- [What this task involves]
Select each line of the data that contains the string "common", and copy those lines out. Uppercase and lowercase letters count as different.

▼▼▼

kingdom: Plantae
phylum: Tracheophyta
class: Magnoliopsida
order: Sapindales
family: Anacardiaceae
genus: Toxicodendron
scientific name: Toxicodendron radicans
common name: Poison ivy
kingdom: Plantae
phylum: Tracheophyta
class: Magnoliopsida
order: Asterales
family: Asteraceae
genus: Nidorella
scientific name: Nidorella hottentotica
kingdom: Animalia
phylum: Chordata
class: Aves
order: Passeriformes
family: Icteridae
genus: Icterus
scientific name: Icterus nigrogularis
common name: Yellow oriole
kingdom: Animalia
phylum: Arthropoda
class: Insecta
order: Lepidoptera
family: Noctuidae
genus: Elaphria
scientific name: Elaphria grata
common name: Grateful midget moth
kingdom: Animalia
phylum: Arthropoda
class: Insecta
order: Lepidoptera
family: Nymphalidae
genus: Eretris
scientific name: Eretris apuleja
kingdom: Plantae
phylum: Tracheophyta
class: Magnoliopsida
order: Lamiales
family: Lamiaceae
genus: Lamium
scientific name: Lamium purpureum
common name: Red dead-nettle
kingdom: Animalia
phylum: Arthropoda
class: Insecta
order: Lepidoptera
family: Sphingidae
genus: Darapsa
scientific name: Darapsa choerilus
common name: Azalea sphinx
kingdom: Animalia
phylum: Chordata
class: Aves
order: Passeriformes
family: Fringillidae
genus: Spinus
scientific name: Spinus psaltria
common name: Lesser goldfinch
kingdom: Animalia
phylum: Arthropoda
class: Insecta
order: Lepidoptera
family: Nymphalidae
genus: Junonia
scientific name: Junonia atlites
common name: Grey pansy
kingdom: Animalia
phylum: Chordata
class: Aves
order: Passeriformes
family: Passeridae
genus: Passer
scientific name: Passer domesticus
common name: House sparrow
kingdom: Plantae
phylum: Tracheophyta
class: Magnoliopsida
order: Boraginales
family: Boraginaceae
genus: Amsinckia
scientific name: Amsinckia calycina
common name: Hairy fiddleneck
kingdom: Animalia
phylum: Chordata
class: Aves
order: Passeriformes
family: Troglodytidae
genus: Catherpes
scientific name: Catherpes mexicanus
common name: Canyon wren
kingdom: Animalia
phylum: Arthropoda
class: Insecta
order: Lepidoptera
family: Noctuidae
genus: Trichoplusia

▲▲▲

- [The output]
common name: Poison ivy
common name: Yellow oriole
common name: Grateful midget moth
common name: Red dead-nettle
common name: Azalea sphinx
common name: Lesser goldfinch
common name: Grey pansy
common name: House sparrow
common name: Hairy fiddleneck
common name: Canyon wren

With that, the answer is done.